Instructions to follow => Please print everything from the start of the records down to the line containing "Bereichen für handwerkliche Produktion.", including that line, without changing a word. Leave the pictures out of your answer.

The data =>
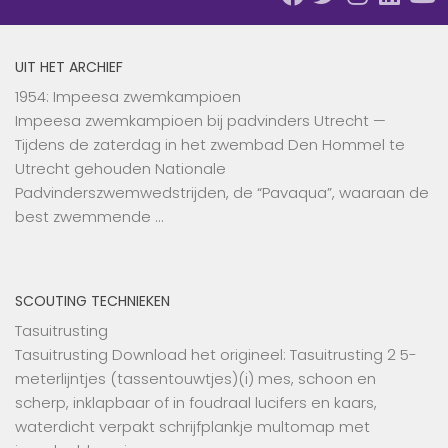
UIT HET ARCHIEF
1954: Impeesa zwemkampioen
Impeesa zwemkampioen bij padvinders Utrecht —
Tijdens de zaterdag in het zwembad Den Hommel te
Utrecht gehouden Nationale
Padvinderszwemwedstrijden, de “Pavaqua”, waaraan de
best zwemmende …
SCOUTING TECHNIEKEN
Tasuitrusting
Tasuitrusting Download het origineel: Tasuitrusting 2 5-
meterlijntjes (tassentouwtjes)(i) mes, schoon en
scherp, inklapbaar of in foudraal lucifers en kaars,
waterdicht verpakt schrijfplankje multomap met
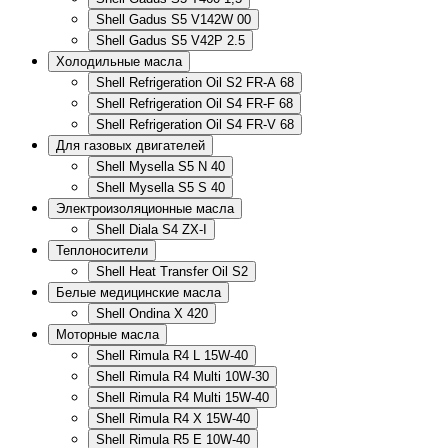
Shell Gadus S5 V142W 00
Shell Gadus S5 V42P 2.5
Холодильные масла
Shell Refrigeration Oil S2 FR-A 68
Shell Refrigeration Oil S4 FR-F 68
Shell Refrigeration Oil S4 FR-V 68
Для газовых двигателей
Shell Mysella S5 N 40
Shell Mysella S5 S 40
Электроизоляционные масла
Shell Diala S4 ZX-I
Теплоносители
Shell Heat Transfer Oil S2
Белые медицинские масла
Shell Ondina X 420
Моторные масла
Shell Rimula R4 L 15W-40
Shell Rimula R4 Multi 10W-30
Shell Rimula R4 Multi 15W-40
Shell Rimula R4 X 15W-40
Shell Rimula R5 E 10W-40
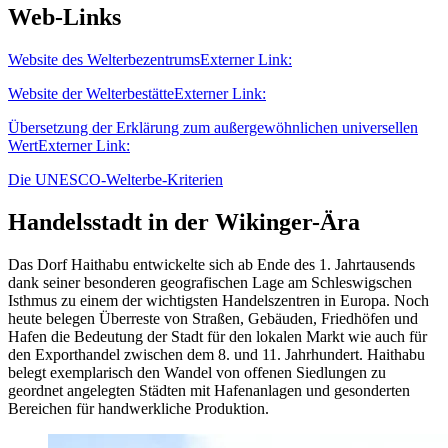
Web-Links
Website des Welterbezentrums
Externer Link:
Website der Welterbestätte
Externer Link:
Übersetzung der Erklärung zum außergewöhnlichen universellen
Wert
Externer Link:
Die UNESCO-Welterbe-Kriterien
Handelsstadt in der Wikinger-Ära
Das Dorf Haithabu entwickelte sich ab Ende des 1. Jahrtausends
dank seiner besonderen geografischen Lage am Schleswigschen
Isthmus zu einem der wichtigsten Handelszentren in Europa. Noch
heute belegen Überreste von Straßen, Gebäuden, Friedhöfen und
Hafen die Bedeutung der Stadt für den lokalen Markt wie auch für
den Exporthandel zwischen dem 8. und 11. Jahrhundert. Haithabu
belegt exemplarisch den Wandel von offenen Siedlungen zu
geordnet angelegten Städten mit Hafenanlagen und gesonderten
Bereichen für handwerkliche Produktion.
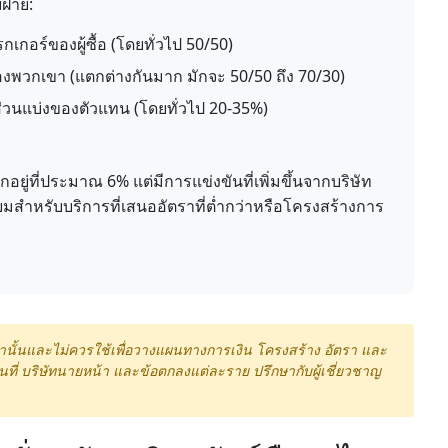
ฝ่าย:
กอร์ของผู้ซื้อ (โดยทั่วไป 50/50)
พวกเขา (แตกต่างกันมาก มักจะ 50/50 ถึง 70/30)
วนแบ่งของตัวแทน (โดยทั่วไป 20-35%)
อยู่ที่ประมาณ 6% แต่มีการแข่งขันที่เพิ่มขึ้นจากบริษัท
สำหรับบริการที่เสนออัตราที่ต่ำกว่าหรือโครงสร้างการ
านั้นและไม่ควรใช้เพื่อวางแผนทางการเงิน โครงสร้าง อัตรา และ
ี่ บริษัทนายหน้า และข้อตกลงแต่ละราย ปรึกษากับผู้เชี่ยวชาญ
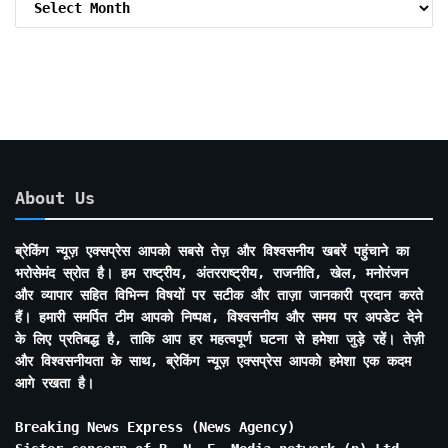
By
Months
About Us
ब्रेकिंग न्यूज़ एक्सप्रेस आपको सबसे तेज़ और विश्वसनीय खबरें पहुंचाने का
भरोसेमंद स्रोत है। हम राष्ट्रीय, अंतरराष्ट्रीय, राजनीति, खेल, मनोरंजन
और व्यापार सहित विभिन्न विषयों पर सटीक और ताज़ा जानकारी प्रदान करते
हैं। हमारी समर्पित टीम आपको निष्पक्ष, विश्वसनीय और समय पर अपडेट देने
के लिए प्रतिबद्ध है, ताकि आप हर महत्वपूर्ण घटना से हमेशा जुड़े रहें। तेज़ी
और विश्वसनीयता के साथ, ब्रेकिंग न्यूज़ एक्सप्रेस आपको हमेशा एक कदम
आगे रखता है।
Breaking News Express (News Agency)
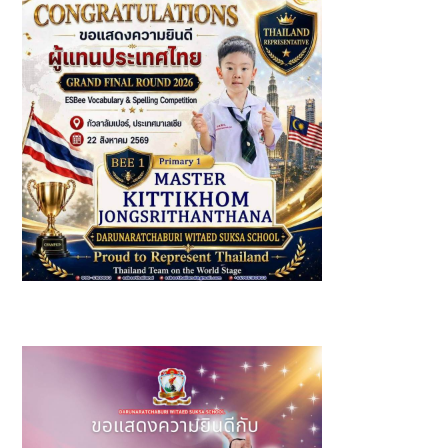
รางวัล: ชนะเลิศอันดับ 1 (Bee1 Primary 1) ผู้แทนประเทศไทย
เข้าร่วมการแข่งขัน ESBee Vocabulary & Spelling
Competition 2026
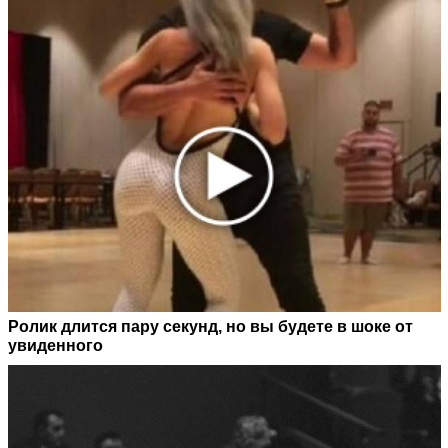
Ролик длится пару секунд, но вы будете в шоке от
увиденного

Exercise answer =>
UIT HET ARCHIEF
1954: Impeesa zwemkampioen
Impeesa zwemkampioen bij padvinders Utrecht —
Tijdens de zaterdag in het zwembad Den Hommel te
Utrecht gehouden Nationale
Padvinderszwemwedstrijden, de “Pavaqua”, waaraan de
best zwemmende …
SCOUTING TECHNIEKEN
Tasuitrusting
Tasuitrusting Download het origineel: Tasuitrusting 2 5-
meterlijntjes (tassentouwtjes)(i) mes, schoon en
scherp, inklapbaar of in foudraal lucifers en kaars,
waterdicht verpakt schrijfplankje multomap met
Shell Gadus S5 V142W 00
Shell Gadus S5 V42P 2.5
Холодильные масла
Shell Refrigeration Oil S2 FR-A 68
Shell Refrigeration Oil S4 FR-F 68
Shell Refrigeration Oil S4 FR-V 68
Для газовых двигателей
Shell Mysella S5 N 40
Shell Mysella S5 S 40
Электроизоляционные масла
Shell Diala S4 ZX-I
Теплоносители
Shell Heat Transfer Oil S2
Белые медицинские масла
Shell Ondina X 420
Моторные масла
Shell Rimula R4 L 15W-40
Shell Rimula R4 Multi 10W-30
Shell Rimula R4 Multi 15W-40
Shell Rimula R4 X 15W-40
Shell Rimula R5 E 10W-40
Web-Links
Website des Welterbezentrums
Externer Link:
Website der Welterbestätte
Externer Link:
Übersetzung der Erklärung zum außergewöhnlichen universellen
Wert
Externer Link:
Die UNESCO-Welterbe-Kriterien
Handelsstadt in der Wikinger-Ära
Das Dorf Haithabu entwickelte sich ab Ende des 1. Jahrtausends
dank seiner besonderen geografischen Lage am Schleswigschen
Isthmus zu einem der wichtigsten Handelszentren in Europa. Noch
heute belegen Überreste von Straßen, Gebäuden, Friedhöfen und
Hafen die Bedeutung der Stadt für den lokalen Markt wie auch für
den Exporthandel zwischen dem 8. und 11. Jahrhundert. Haithabu
belegt exemplarisch den Wandel von offenen Siedlungen zu
geordnet angelegten Städten mit Hafenanlagen und gesonderten
Bereichen für handwerkliche Produktion.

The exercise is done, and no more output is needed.